Go through the records below line by line and report how many lines include "follows", giving the number only.

## Saved data entries:
BEGIN

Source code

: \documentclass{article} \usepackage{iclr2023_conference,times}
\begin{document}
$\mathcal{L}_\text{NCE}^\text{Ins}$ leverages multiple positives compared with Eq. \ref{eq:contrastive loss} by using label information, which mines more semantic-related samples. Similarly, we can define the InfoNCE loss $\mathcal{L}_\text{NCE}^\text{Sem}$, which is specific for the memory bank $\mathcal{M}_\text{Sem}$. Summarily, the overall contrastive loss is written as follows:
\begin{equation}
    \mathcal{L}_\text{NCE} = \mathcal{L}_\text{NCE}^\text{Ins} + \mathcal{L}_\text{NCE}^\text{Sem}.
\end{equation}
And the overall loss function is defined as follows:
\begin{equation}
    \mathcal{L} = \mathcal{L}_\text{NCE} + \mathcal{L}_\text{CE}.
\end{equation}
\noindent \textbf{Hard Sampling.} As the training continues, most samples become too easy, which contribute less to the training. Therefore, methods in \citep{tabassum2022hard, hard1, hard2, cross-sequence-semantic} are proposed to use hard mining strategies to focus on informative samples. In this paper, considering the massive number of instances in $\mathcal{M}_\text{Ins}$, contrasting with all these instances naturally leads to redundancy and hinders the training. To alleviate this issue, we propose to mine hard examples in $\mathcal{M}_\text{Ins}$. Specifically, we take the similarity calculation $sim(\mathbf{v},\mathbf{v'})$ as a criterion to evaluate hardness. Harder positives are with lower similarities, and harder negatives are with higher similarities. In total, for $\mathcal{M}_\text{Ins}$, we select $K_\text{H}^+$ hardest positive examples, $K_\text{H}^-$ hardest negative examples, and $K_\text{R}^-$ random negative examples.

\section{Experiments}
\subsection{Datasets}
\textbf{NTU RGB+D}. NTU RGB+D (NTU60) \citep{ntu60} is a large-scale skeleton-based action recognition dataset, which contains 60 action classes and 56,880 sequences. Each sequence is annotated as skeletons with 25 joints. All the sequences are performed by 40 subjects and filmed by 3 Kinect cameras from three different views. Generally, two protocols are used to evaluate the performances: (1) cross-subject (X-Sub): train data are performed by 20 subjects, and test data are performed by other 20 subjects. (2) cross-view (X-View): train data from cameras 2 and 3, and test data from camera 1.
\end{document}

END

## SOLUTION TO THIS TASK:
2